Schließlich wurde Gottfried Küssel im April 2011 im Zuge einer Razzia erneut verhaftet. Die Aktion war durch Journalisten der Kronenzeitung gefährdet worden, die bereits vor dem Eintreffen der Cobra mit Kameras vor Küssels Wohnhaus gewartet hatten.
Er steht im Verdacht im Verein mit anderen Rechtsextremen die neonazistische Webseite „Alpen-Donau.info“ betrieben zu haben, die auch durch den damaligen freiheitlichen Abgeordneten Werner Königshofer mit Informationen versorgt worden war.
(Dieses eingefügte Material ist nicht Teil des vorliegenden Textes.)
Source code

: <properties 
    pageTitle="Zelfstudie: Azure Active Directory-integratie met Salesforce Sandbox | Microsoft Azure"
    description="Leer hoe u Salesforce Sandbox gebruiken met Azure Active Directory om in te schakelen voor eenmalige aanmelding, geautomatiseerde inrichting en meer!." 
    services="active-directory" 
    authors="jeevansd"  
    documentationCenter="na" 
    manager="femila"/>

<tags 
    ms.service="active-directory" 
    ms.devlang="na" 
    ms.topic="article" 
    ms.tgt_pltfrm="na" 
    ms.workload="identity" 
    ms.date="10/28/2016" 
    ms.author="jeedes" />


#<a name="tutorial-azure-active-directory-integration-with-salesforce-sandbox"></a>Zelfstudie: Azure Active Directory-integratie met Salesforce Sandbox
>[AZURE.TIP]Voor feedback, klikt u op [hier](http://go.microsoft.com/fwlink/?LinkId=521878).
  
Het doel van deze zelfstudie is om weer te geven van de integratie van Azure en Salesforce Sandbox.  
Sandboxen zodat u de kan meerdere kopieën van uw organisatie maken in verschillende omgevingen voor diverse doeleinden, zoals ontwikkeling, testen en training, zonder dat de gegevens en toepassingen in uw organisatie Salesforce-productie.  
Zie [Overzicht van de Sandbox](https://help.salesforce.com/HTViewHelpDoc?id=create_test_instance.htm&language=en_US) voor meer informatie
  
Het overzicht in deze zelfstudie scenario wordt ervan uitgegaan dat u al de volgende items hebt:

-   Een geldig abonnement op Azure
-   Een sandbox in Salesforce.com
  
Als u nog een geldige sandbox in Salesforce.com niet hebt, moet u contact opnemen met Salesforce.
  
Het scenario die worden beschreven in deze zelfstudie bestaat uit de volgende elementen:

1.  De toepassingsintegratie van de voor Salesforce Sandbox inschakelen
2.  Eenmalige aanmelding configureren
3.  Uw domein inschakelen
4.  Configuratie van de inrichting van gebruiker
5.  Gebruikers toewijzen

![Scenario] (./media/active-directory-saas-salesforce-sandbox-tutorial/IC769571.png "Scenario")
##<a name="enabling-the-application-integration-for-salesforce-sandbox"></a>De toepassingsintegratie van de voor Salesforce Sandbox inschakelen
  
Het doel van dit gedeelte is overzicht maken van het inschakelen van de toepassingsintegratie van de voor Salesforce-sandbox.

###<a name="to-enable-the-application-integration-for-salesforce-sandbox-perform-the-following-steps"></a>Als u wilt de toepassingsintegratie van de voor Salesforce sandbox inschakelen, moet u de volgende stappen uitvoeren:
Küssel ist ein Überzeugungs- und ein Wiederholungstäter. Wer einmal die Auslöschung der Juden bezweifelt und jene Österreichs gefordert hat, wird von dieser braunen Agitationsdiarrhö so schnell nicht abweichen. Man wird sich auch schwer tun, in Österreich einen überzeugteren Neonazi zu finden als ihn. Was Küssel gerne wäre, ist er in Wahrheit aber nie gewesen: Eine Gefahr für den Bestand der Republik Österreich. Sein Deutschnationalismus und paranoider Rassismus sind höchstens geeignet, andere zu verhetzen oder im Untergrund als ideologische Batterie jener Neonaziszene zu dienen, die als geistiger Fußpilz der Gesellschaft nur in den verrauchten Vereinsstuben von Landsmannschaften und dem Bierdunst rechtsextremer Burschenschafterbuden überlebt. Da Herr Küssel aber offenbar nicht gelernt hat, was es heißt, einem antifaschistischen Rechtsstaat ans Bein zu pinkeln, wird er wohl neuerlich Gelegenheit erhalten mit dem Gefangenenhaus in der Josefstadt den einzigen Ort aufzusuchen, an dem er zu guter Führung fähig ist.